Solved – Stepwise versus L2 regularized logistic regression: dataset-specific performance

feature selectionlogisticridge regressionstepwise regression

I have two data sets from different collections. The second data set is smaller. They were both analyzed with the same methods in order to derive feature sets of 10-30 features each. Each feature set was produced the same way for both data sets.

Then, I run many Logistic Regressions to fit both data sets with all feature sets. Additionally, all of the experiments were repeated with both L2 regularized and Stepwise Logistic Regression. The observation is that the best fitting for the first data set was done with Stepwise Logistic Regression, while for the second one was done with L2 regularized Logistic Regression. This is quite consistent, i.e. for all 15 experiments on each dataset.

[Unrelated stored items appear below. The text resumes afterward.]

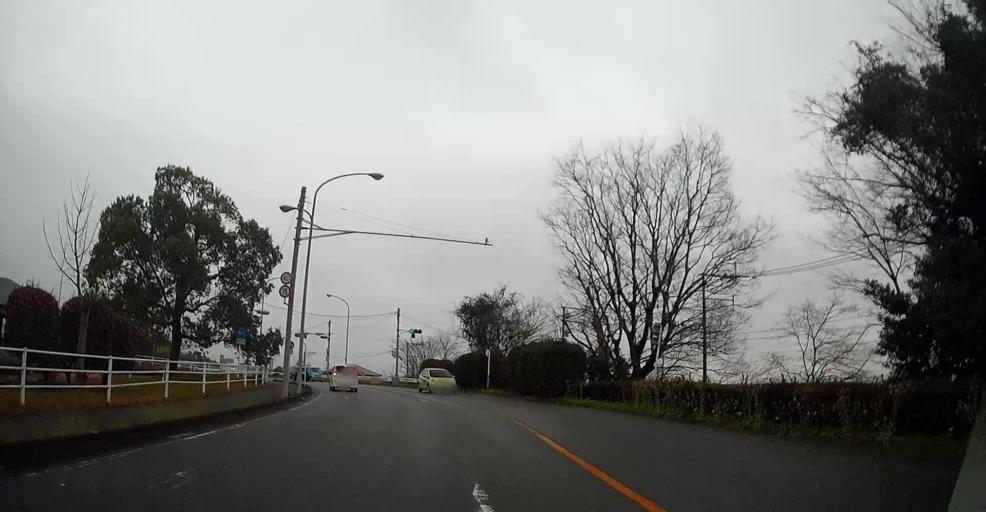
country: JP
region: Kumamoto
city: Kumamoto
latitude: 32.7614
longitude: 130.7528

Why did each method perform better on either data-set? May this have to do with particular characteristics of each data-set?

For example, I know that L2 deals better with multicollinearity and lower ratio of observations/variables. Can I assume that L2 performed better on 2nd data set because it had multicollinearity? Then, L2 does not zero out any coefficients, which Stepwise in fact does. Can I say that Stepwise did better on 1st data set because it may have had some too noisy features that needed to be zeroed out?

Best Answer

What you observed follows from statistical theory and is completely expected. And "best fitting on the first dataset" is a by-product of overfitting and is not really interesting.

Why the need to reduce the number of features to 10-30? Why is parsimony good? Why not just fit an L2 penalized model with all features?